Cirebon, AlexaNews.ID – Para petani di Kabupaten Cirebon kini dilanda keresahan. Tanah aset Pemerintah Daerah (Pemda) yang seharusnya dikelola untuk kepentingan pertanian justru diduga menjadi ajang bancakan sejumlah oknum. Di sisi lain, persoalan keterlambatan distribusi pupuk bersubsidi di wilayah Kecamatan Talun semakin memperburuk situasi menjelang musim tanam pertama (MT1).
Ketua Dewan Pakar Pertanian (DPP) Kabupaten Cirebon, Usman Effendi, mengungkapkan bahwa praktik sewa-menyewa tanah aset Pemda sudah berlangsung lama tanpa mekanisme yang jelas. Ia mencontohkan, di wilayah Kecamatan Susukan terdapat sekitar 10 hektar lahan sawah milik pemerintah daerah yang disewakan secara tidak transparan. “Banyak petani yang didatangi langsung oleh oknum untuk diminta menyewa lahan, tanpa ada penjelasan resmi dari pihak terkait,” ujarnya, Jumat (10/10/2025).
Usman menjelaskan, setiap tahun target pendapatan dari sewa lahan pertanian selalu berubah dan cenderung meningkat. Dinas Pertanian Kabupaten Cirebon sebelumnya menargetkan Rp850 juta pada tahun 2024, dan naik menjadi Rp1,1 miliar di tahun 2025. Namun, data mengenai luas lahan yang disewakan justru mengalami penyusutan dari 217 hektar menjadi hanya 170 hektar. “Harga sewanya juga bervariasi, rata-rata sekitar Rp10 juta per hektar per tahun,” kata Usman.

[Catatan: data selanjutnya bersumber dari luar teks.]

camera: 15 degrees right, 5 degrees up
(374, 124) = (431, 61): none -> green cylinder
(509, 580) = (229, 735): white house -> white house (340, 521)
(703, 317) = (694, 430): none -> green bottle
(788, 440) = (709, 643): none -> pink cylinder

Ia menambahkan, terdapat indikasi bahwa sebagian pendapatan daerah dari sewa lahan tersebut tidak masuk ke kas resmi. Diperkirakan sekitar 30 hektar lahan dikuasai oleh oknum tanpa membayar sewa, sehingga berpotensi menyebabkan kebocoran hingga Rp300 juta setiap tahunnya. “Ada banyak hal yang tidak sinkron, baik dari sisi data maupun tata kelola. Pemerintah harus berani melakukan audit agar tidak ada lahan produktif yang dikuasai secara ilegal,” tegasnya.
Usman menekankan pentingnya transparansi dan akuntabilitas dalam pengelolaan aset pertanian milik daerah. Menurutnya, data luas lahan yang simpang siur serta praktik sewa tanpa dasar hukum jelas harus segera ditertibkan agar tidak menimbulkan konflik antarpetani dan merugikan pendapatan daerah.

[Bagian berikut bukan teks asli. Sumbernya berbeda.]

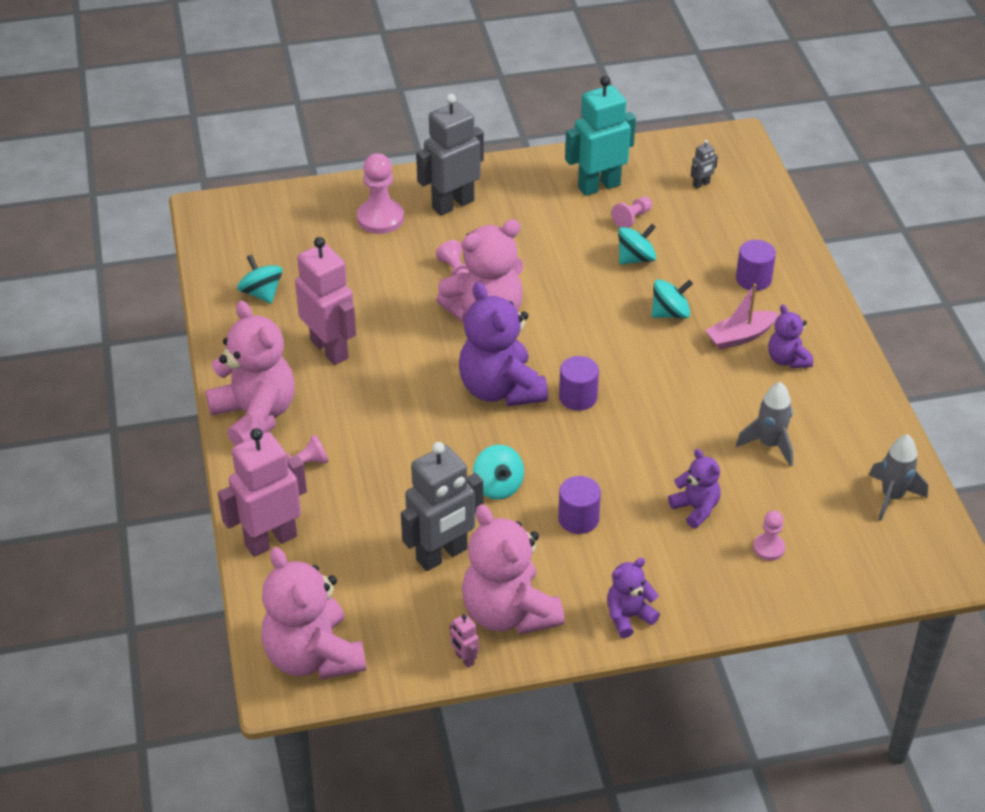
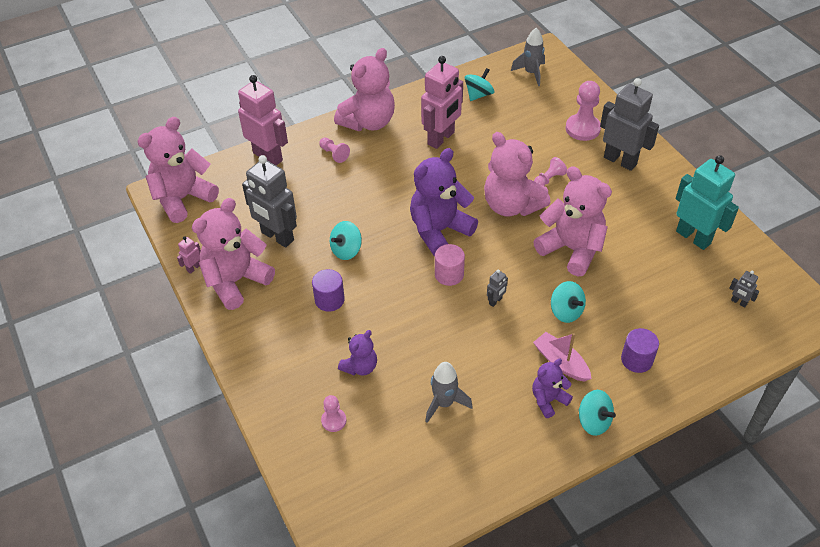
camera: 75 degrees right, 5 degrees up
(578, 397) = (449, 274): purple cylinder -> pink cylinder
(579, 283) = (571, 249): none -> pink teddy bear
(628, 616) = (247, 346): purple teddy bear -> none
(632, 218) = (666, 265): pink pawn -> none
(635, 366) = (495, 301): none -> grey robot
(636, 258) = (619, 277): turquoise spinning top -> turquoise spinning top (593, 421)
(892, 497) = (415, 501): grey rocket -> grey rocket (531, 73)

Selain soal lahan, Usman yang akrab disapa Abah Usman juga menyoroti masalah keterlambatan distribusi pupuk bersubsidi di Kecamatan Talun. Ia menjelaskan bahwa perubahan jadwal musim tanam (MT) dari MT2 ke MT3 menyebabkan petani mengajukan tambahan biaya ke Balai Penyuluh Pertanian (BPP) dan Dinas terkait.

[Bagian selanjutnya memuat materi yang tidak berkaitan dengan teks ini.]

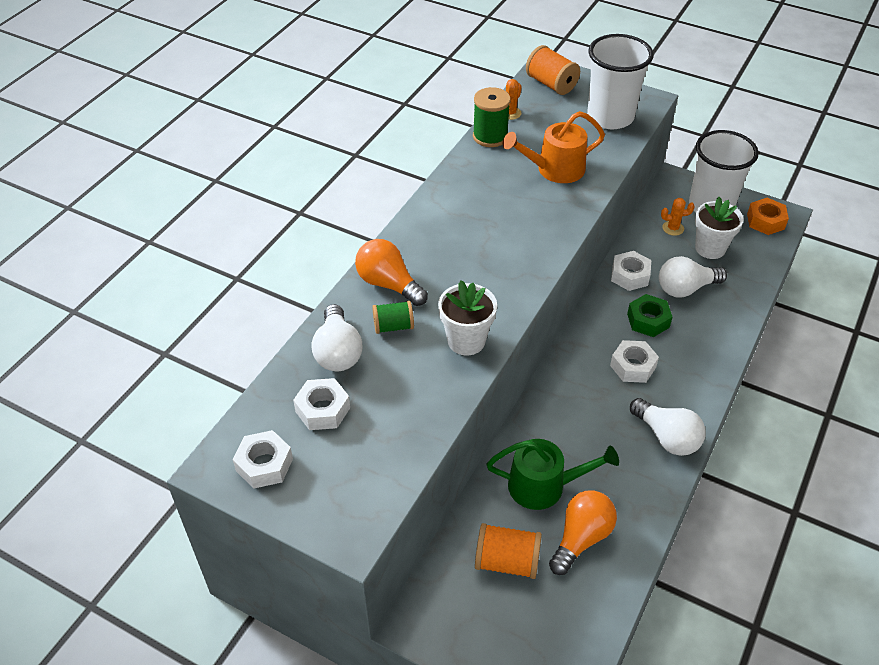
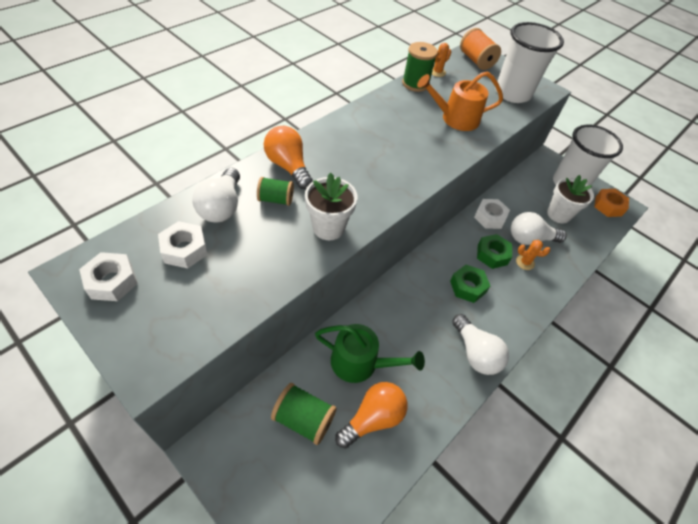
camera: 10 degrees right, 5 degrees up
(507, 561) = (304, 419): orange spool -> green spool
(633, 366) = (467, 287): white nut -> green nut
(673, 228) = (534, 192): orange cactus -> orange cactus (525, 262)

“Masalahnya, pupuk jenis urea yang seharusnya dibutuhkan sejak November baru tersedia setelah Januari, sesuai aturan MT1. Padahal, bila pupuk ditabur lebih dari 40 hari setelah tanam, hasil panen jelas menurun,” jelasnya.
Menurut Abah Usman, keterlambatan tersebut terjadi karena proses birokrasi yang panjang, mulai dari penerbitan Surat Keputusan (SK) alokasi pupuk oleh kepala daerah hingga distribusi ke kios resmi. Ia juga menilai kurangnya sosialisasi menyebabkan petani tidak siap menghadapi perubahan kebijakan pupuk.
“Tingginya permintaan saat musim tanam menyebabkan antrean panjang dan keterlambatan penyaluran. Pemerintah daerah perlu menyederhanakan regulasi, mempercepat penetapan kuota pupuk, dan memperketat pengawasan agar pupuk sampai tepat waktu ke tangan petani,” pungkasnya. [Johan]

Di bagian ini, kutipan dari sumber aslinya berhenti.